Vorige maand werd afgesloten met een beeld van de goede verstandhouding tussen God en de koning in de verzen 34-38.
Maar dan kantelt het beeld. De dichter klaagt God aan dat hij zijn knecht, de koning, in de steek heeft gelaten. In een lange opsomming van 8 verzen (39-46) wordt verteld wat God allemaal heeft gedaan – nare dingen - vanaf de jeugd van de koning tot hij op de troon zat en zijn tegenstanders heeft verhoogd, maar ook de muren van Jeruzalem tot puin gemaakt, en wat God niet heeft gedaan: de koning niet gered, niet geholpen in de strijd, het plunderen van de stad niet heeft voorkomen.

Maar het meest schrijnende is misschien wel dat de dichter God aanklaagt dat Hij het verbond heeft verlaten, terwijl de dichter in de voorgaande verzen juist de loftrompet had gestoken dat God dat niet deed, ondanks dat de kinderen van de koning dit wel deden.
In de joodse exegese heeft met name dit aspect van het verbond tot discussie geleid. Hoe kan God zijn gezalfde verstoten? Hij kan op zijn eenmaal gegeven woord toch niet terug komen?
In een aantal vertalingen is sprake van het verbond verbreken (S, NBG en GN) en in andere vertalingen wordt gesteld dat God zijn verbond ontkracht (W en NB) of versmaadt (NBV). In mijn optiek gaat dit echter minder ver dan het verbond ontbinden.

Na het naar voren brengen van alle dingen die God heeft gedaan in relatie tot het David en zijn nazaten, eindigt de dichter met een jammerklacht en vraagt hij God zich niet langer te verbergen en de woede te laten ophouden.
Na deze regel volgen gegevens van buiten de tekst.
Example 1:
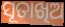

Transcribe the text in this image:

ସୂତାଖିଅ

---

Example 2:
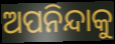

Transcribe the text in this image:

ଅପନିନ୍ଦାକୁ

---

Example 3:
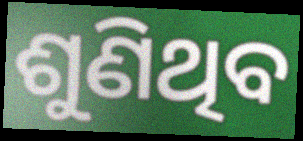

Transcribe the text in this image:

ଶୁଣିଥିବ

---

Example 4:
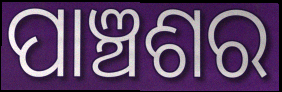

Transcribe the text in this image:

ପାଞ୍ଚଶର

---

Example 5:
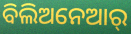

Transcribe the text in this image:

ବିଲିଅନେଆର୍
In dit vers 47 komt een tegenstrijdigheid naar voren. God houdt zich verborgen en toch laat Hij zijn woede gelden. Hiermee zegt de dichter – zo lijkt mij - dat wanneer God er niet is, omdat hij zich verbergt, er onheil is. Meestal komt in de Schrift naar voren dat de aanwezige God zijn toorn laat gelden als Hem onrecht wordt aangedaan.
Daaropvolgend zegt de dichter dat hij hoopt dat hij het ophouden van Gods gramschap nog mag meemaken omdat zijn leven kort is en hij doet een beroep op de liefde van God, die vroeger aan David een eed heeft gezworen.
In de laatste twee verzen verwijst hij naar de vijanden (Gods vijanden) die hem en het volk smaden en de koning bespotten. En ondanks alle tegenslag sluit hij toch af met een lofprijzing.